Section 6.3Third Party Approvals.
(a)Each of Buyer, with respect to itself and its Affiliates, and Seller, with respect to itself and its Affiliates, including the Company, shall (and shall cause its respective Affiliates to) (i) provide all notices required to be provided in order to consummate the transactions contemplated by this Agreement and (ii) use commercially reasonable efforts to (A) obtain all consents and approvals of third parties, including from Governmental Authorities and the counterparties to the Contracts listed on Schedule 4.2, as applicable, that are required to be obtained in order to consummate the transactions contemplated hereby, and (B) cause each of the other conditions to its respective obligations specified in Article VIII to be satisfied at or before the Closing. Each of Buyer and Seller shall use commercially reasonable efforts to cooperate with the other Party as may be reasonably requested by such other Party in connection with this Section 6.3(a). In addition, Seller shall cooperate with Buyer to (x) file with the Federal Energy Regulatory Commission, as promptly as reasonably practicable following the Effective Date (and in any event prior to the Closing), a Joint Petition of the Company and Castleton Commodities Merchant Trading L.P. for Temporary Waivers of Capacity Release Regulations and Policies, and Request for Shortened Comment Period and Expedited Treatment in connection with Buyer’s proposed restructuring of the Company following the Closing, and (y) provide assistance, as promptly as reasonably practicable following the Effective Date (and in any event prior to the Closing), as may be requested by Buyer for the transition of any accounts of futures commission merchants to the name of Buyer or its Affiliates and delivering any additional documentation as may be required with respect to such accounts.

• **Stored data**
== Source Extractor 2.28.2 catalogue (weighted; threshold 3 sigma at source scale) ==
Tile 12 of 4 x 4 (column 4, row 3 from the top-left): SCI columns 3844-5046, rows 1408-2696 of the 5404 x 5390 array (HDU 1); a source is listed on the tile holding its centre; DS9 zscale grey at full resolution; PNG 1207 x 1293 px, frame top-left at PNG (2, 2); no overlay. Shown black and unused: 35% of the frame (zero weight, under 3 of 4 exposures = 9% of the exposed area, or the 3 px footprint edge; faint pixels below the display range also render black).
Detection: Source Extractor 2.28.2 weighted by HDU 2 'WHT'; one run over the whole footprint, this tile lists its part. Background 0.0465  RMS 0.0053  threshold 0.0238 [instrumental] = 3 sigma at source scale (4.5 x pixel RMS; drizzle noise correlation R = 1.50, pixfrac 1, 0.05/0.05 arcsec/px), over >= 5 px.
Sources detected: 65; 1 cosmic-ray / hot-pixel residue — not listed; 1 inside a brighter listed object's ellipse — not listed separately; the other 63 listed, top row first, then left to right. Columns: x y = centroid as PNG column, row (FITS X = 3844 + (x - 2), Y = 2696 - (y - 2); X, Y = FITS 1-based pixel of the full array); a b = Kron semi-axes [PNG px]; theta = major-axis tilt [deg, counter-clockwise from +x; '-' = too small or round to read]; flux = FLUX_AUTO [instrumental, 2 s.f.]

• **Challenges**
(a) In the third party approvals section, which commission is the joint petition to be filed with?
(b) List every item that the joint petition in the third party approvals section requests.
(c) Extend the third party approvals section by writing what comes after its last sentence.
The lines are not needed for any of this.

• **Task-by-task results**
(a) The Federal Energy Regulatory Commission.

(b) Temporary waivers of capacity release regulations and policies, a shortened comment period, and expedited treatment.

(c)
(b)The obligations of the Parties under this Section 6.3 shall include (i) preparing and filing as soon as practicable all such filings or consents with or from any Governmental Authority or other Person that are required to be filed or obtained in order to consummate the transactions contemplated hereby, (ii) assuring that all such filings are in material compliance with the requirements of applicable Law, (iii) making available to the other Party such information as the other Party may reasonably request in order to complete such filings or to respond to information requests by any relevant Governmental Authorities, (iv) keeping each other apprised of the status of matters relating to the completion of the transactions contemplated thereby, including promptly furnishing the other with copies of notices or other communications, filings or correspondence between the Parties or their Affiliates, on the one hand, and any Governmental Authority (or members of their respective staffs), on the other hand, with respect to the transactions contemplated hereby, (v) responding to and complying with, as promptly as reasonably practicable, any request for information or documentary material regarding the transactions from any relevant Governmental Authority, (vi) ensuring the prompt expiration or termination of any applicable waiting period and clearance or approval by any relevant Governmental Authority, (vii) executing and delivering any additional instruments necessary to fully carry out the purposes of this Agreement, (viii) negotiating in good faith, and in consultation with the other Party, any condition or requirement proposed or communicated any Governmental Authority and (ix) taking, or causing to be taken, all other actions and do, or cause to be done, all other things advisable to consummate and make effective the transactions contemplated hereby.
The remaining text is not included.